TASK PROMPT: Reproduce the entries below word for word, beginning with the line that contains "state / province: California" and continuing through the end of the entries. Leave out the pictures.

GIVEN DATA:
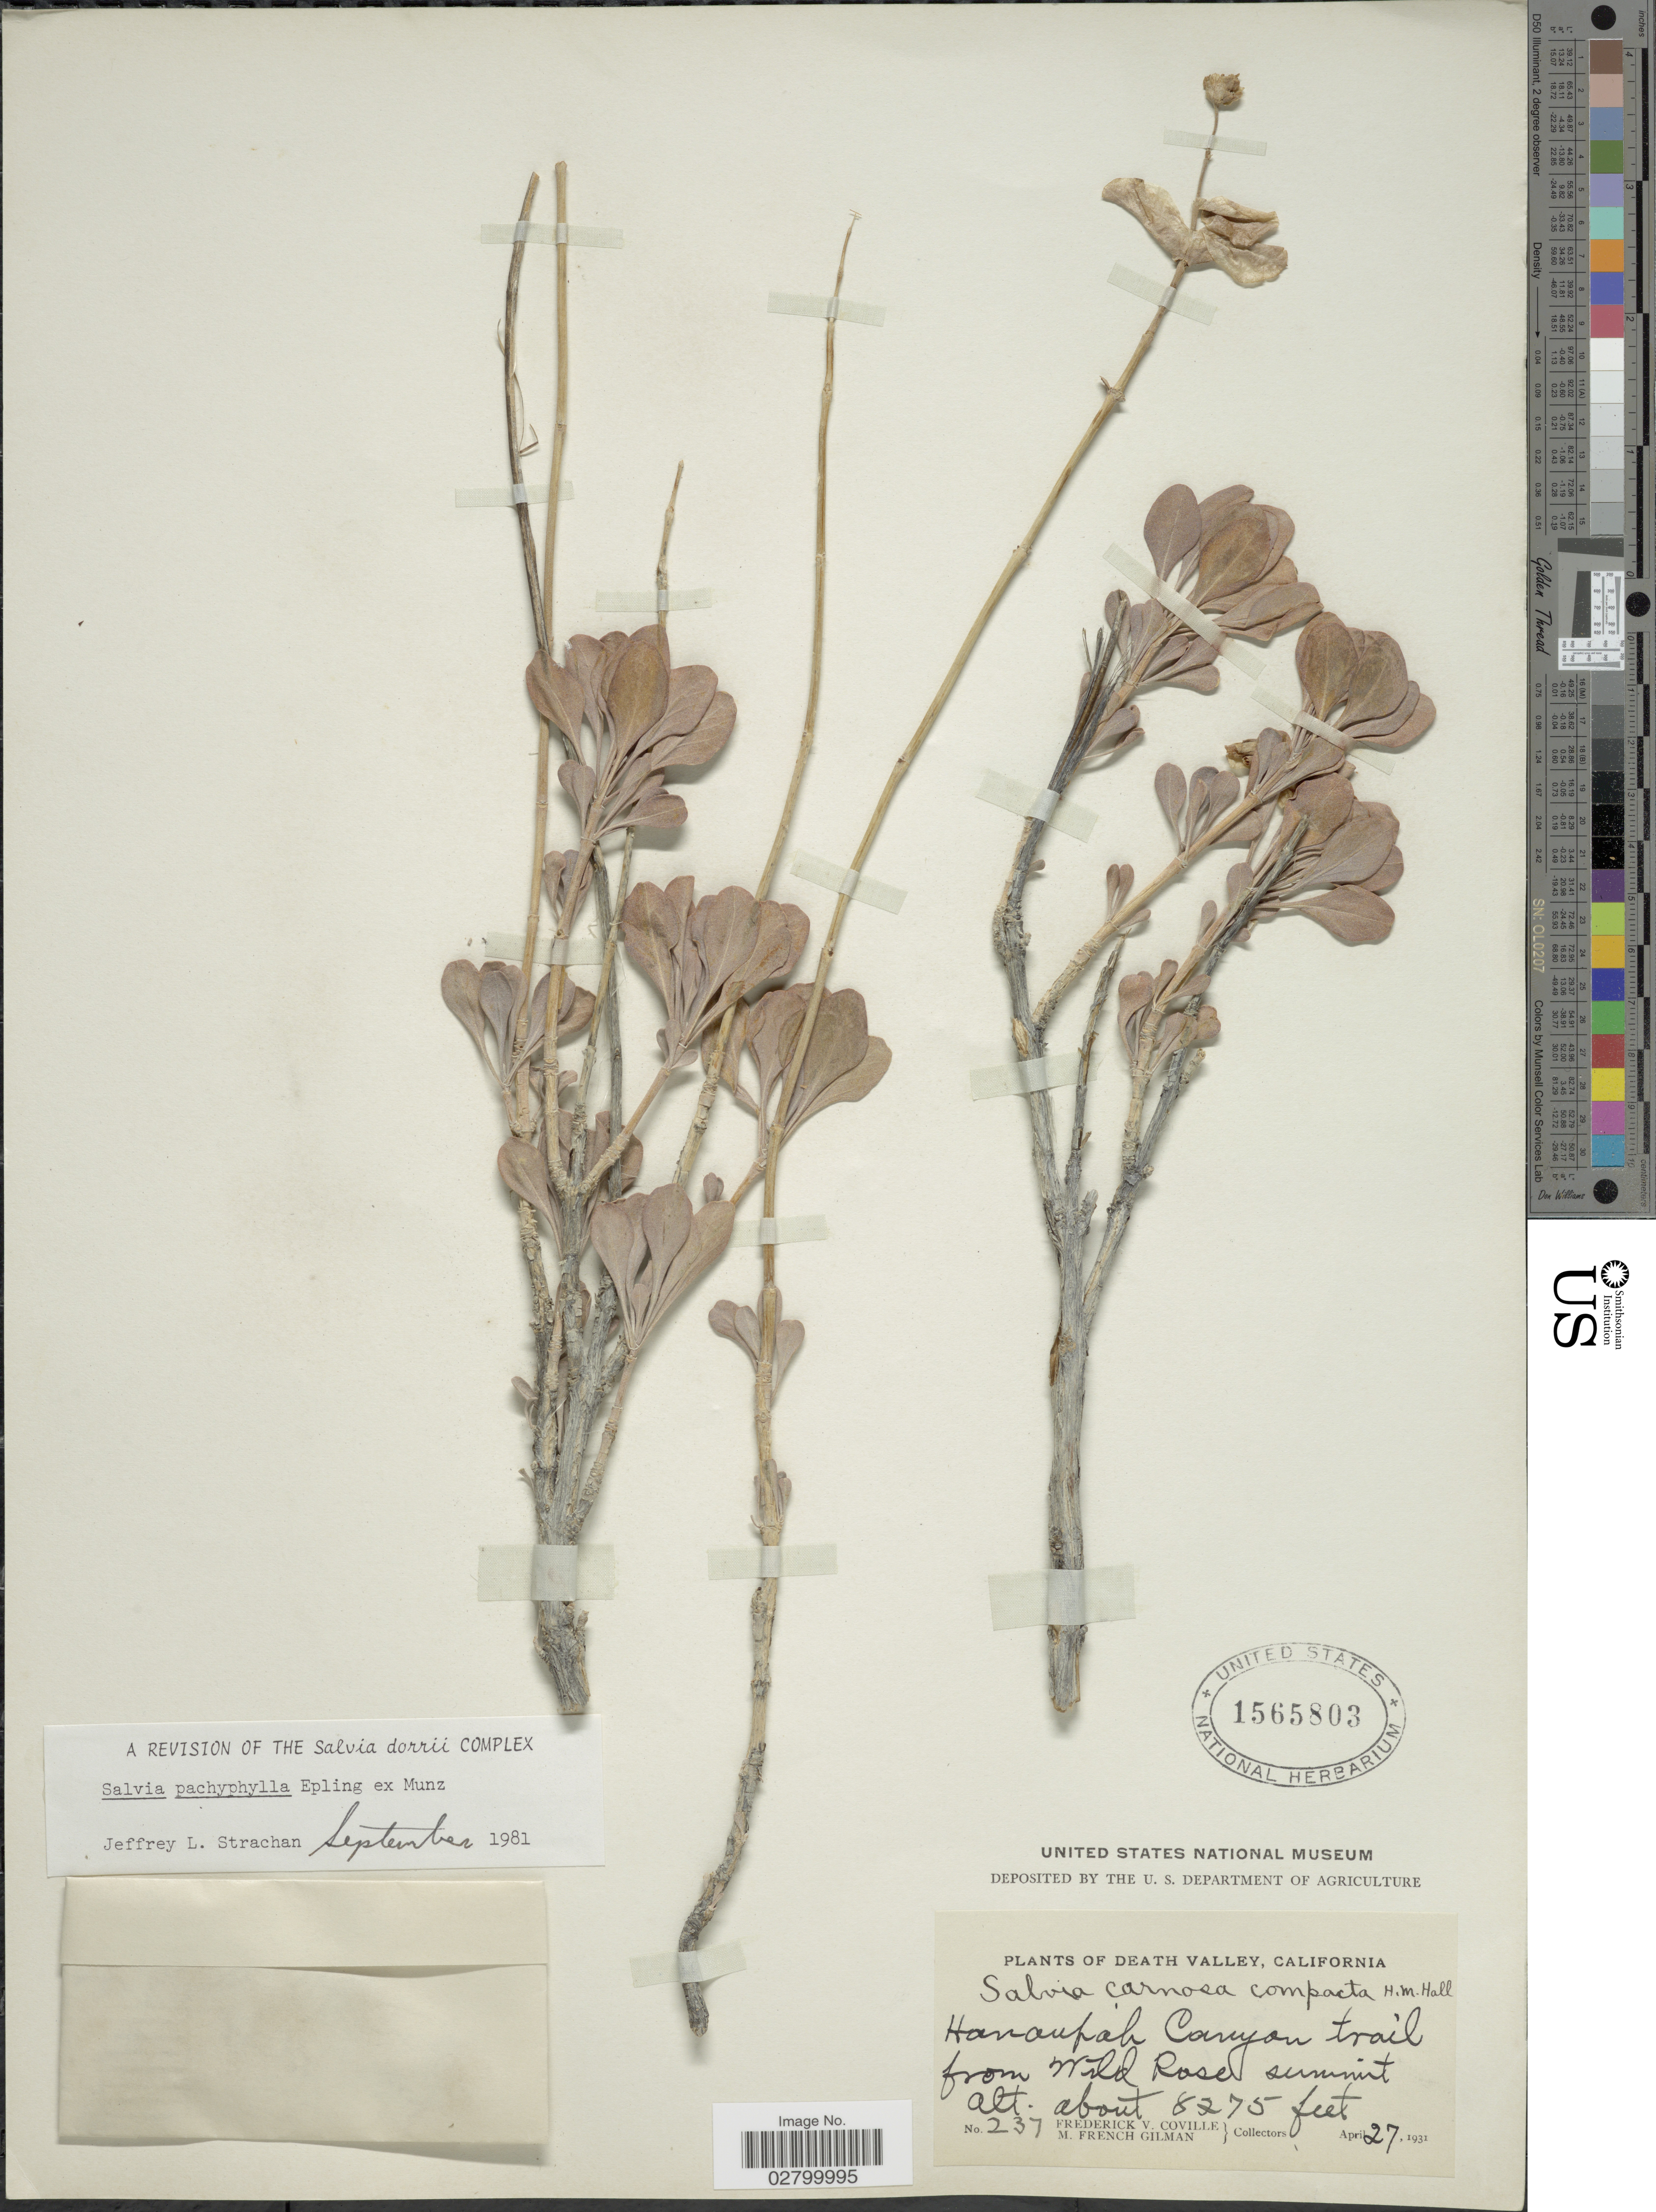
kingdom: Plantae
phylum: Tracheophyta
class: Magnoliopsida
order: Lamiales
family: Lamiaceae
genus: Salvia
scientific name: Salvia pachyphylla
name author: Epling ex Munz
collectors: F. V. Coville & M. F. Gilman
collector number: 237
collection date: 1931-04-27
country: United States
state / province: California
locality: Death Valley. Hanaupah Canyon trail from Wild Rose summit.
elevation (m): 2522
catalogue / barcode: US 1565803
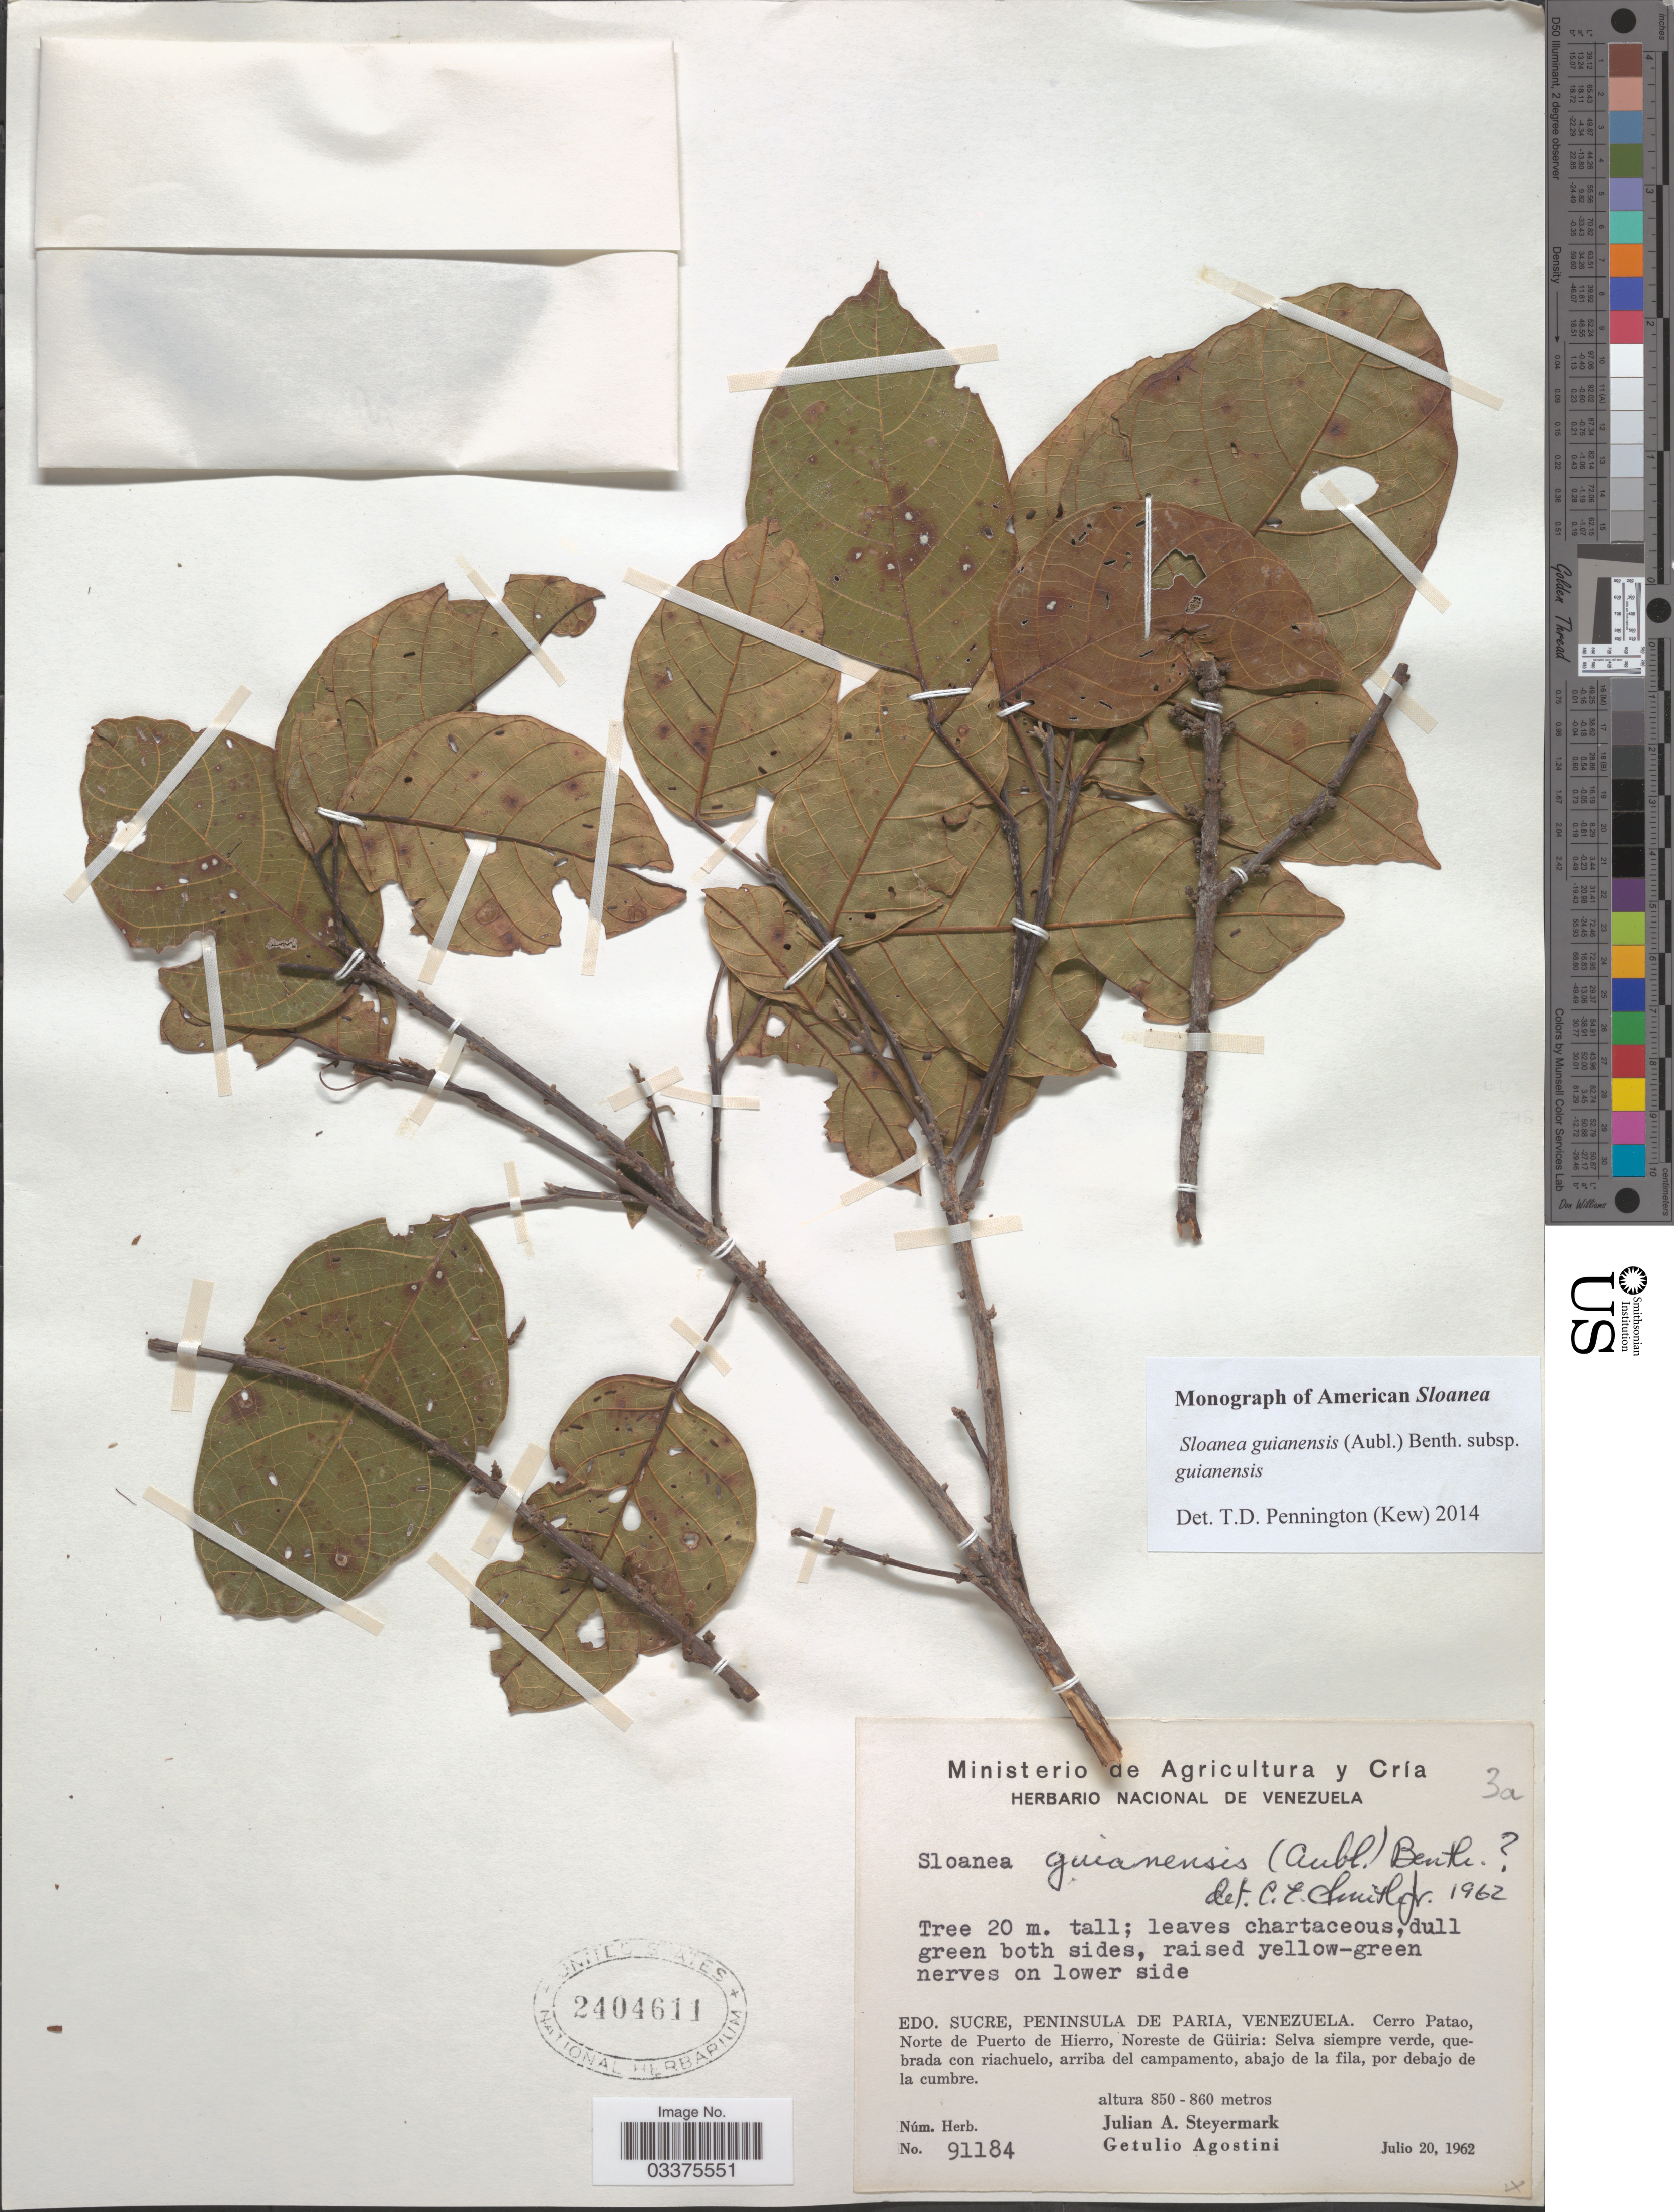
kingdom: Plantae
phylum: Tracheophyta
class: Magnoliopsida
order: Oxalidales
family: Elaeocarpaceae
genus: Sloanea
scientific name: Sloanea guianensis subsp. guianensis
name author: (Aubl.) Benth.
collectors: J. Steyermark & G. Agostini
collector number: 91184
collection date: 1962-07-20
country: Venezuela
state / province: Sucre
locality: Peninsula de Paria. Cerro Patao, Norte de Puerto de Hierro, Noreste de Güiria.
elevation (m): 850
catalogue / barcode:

FINISHED TASK:
state / province: California
locality: Death Valley. Hanaupah Canyon trail from Wild Rose summit.
elevation (m): 2522
catalogue / barcode: US 1565803
kingdom: Plantae
phylum: Tracheophyta
class: Magnoliopsida
order: Oxalidales
family: Elaeocarpaceae
genus: Sloanea
scientific name: Sloanea guianensis subsp. guianensis
name author: (Aubl.) Benth.
collectors: J. Steyermark & G. Agostini
collector number: 91184
collection date: 1962-07-20
country: Venezuela
state / province: Sucre
locality: Peninsula de Paria. Cerro Patao, Norte de Puerto de Hierro, Noreste de Güiria.
elevation (m): 850
catalogue / barcode:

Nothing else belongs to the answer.